Jenis $ AC diklasifikasikan sebagai: Tinggi (H)> 22%; (I) 17-22%; Rendah (L) 10-17%; Sangat Rendah (VL)
(W) 0-2% (Juliano dkk.2012; Tuaño dkk.
* ASV digunakan untuk mengklasifikasikan beras giling menurut tipe GT sebagai: Rendah (L) 6-7; Tinggi
(H) 3-5 untuk beras berlilin dan ber-AC rendah ; dan Rendah (L) 6-7; Menengah (I) 4-5; Tinggi (H) 2-3
(Tuaño et al. 2014) dan hasil diverifikasi dengan GT aktual (° C) melalui differential scanning calorimtery
(DSC) dari sampel rangkap tiga. SD Relatif secara statistik dapat diabaikan di bawah 1% untuk semua
sampel yang dianalisis.
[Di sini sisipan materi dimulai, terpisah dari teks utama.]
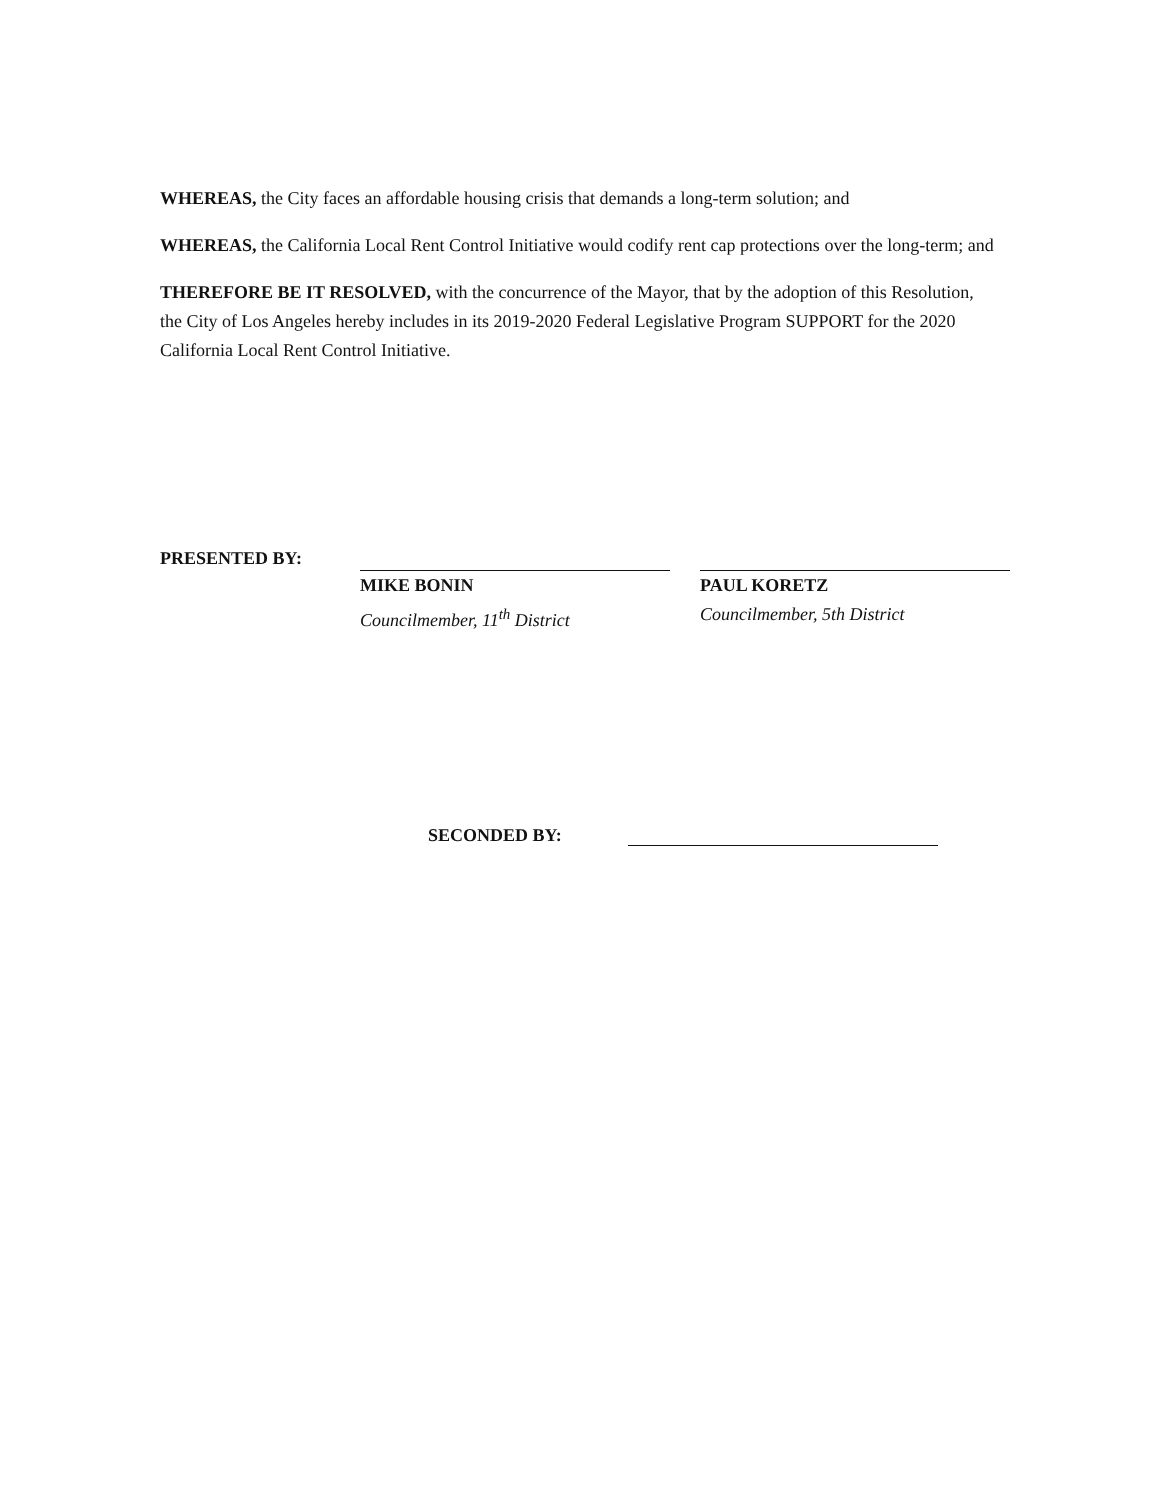WHEREAS, the City faces an affordable housing crisis that demands a long-term solution; and
WHEREAS, the California Local Rent Control Initiative would codify rent cap protections over the long-term; and
THEREFORE BE IT RESOLVED, with the concurrence of the Mayor, that by the adoption of this Resolution, the City of Los Angeles hereby includes in its 2019-2020 Federal Legislative Program SUPPORT for the 2020 California Local Rent Control Initiative.
PRESENTED BY:
MIKE BONIN
Councilmember, 11<sup>th</sup> District
PAUL KORETZ
Councilmember, 5th District
SECONDED BY:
Klasifikasi berdasarkan GT melalui DSC: Tinggi (H)> 74 ° C; Menengah (I)
70-74 ° C; Rendah (L) <70 ° C (Juliano 2010).
+ Klasifikasi GC: Keras (H) 26-40 mm; Sedang (M) 41-60 mm; Lunak (S) 61-100 mm
34
Tabel 3. Perbandingan komposisi sampel beras coklat dan beras giling Filipina yang dimasak
berbeda
35
(SEBUAH)
120
Persen pati ,terhidrolisis%
100
80
60
roti putih
(AC tinggi)
40
IR64 (int. AC)
20
Rc160 (AC rendah)
IMS2 (lilin)
0
0 30 60 90 120 150 180 210
Waktu,
(B)
120
100
80
60 roti putih
Rc10 (AC tinggi)
40
IR64 (int. AC)
20
Rc160 (AC rendah)
IMS2 (lilin)
0
0 30 60 90 120 150 180 210
Waktu, min
36
Gambar 1. Kurva kecernaan pati in vitro dari beras Filipina (A) matang yang digiling
dan (B) coklat yang bervariasi dalam kandungan amilosa (AC) yang terlihat. Rc10 -
PSB Rc10; int. AC - AC perantara; Rc160
(SEBUAH)
(B)
120 RC10BR
IR64BR
RC10MR IR64MR
%,Persen pati terhidrolisis
100
80 b
b b
60 b b b b
b
40 Sebuah Sebuah Sebuah Sebuah Sebuah Sebuah
Sebuah Sebuah
20
Sebuah
0
0 30 60 90 120 15 0 60 90 120
Waktu, min
Waktu, min
(C)
(D)
RC160BR IMS2BR
120
RC160MR IMS2MR
b
Persen pati ,terhidrolisis %
100 b
b b
b b b b b
80
60
Sebuah Sebua
Sebuah Sebuah Sebuah Sebuah
40 Sebuah Sebuah Sebuah 0 30 60 90 120
20
0
0 30 60 90 120 15
Waktu, min
Waktu, min
Gambar 2. Perbandingan kurva hidrolisis pati in vitro beras merah Filipina (BR) dan
beras giling (MR) per varietas dan jenis kandungan amilosa nyata (AC). AC PSB Rc10
tinggi (A); AC IR64 menengah (B); AC rendah NSIC Rc160 (C); dan Waxy Improved
Malagkit Sungsong 2 (IMS2) (D). Titik data dalam kurva hidrolisis yang diikuti huruf
yang sama (untuk setiap varietas) tidak berbeda nyata dengan uji Beda Nyata
37
(SEBUAH) (B)
120
120
Glikemik Indeks
100
100
r = 0,9998 ** r = 0,9998 **
Hidrolisis,Indeks%
80
80
r = 0,9768 *
60
60
Estimasi
r = 0,9768 *
40
40
20 Nasi giling
20 Nasi giling
0
0
40 60 80 40 60 80
Indeks Glikemik In vivo Indeks Glikemik In vivo
Gambar 3. Korelasi antara nilai IG in vivo dari beras coklat Filipina matang terpilih dan beras
giling
(Trinidad et al. 2014) dan indeks hidrolisis in vitro (A); dan perkiraan indeks glikemik
yang Jelas
Highlight
∙ Kandungan pati tahan beras berkorelasi baik dengan kandungan amilosa yang terlihat.
∙ Nasi coklat yang dimasak umumnya memiliki pati yang lebih tahan dibandingkan nasi
giling yang dimasak.
∙ Pati resisten, indeks hidrolisis, dan indeks glikemik beras semuanya berkorelasi.
∙ Kecernaan pati in vitro nasi giling lebih besar dari pada beras merah.
∙ Sifat kecernaan pati dari nasi yang dimasak sangat penting dalam nutrisi dan kesehatan.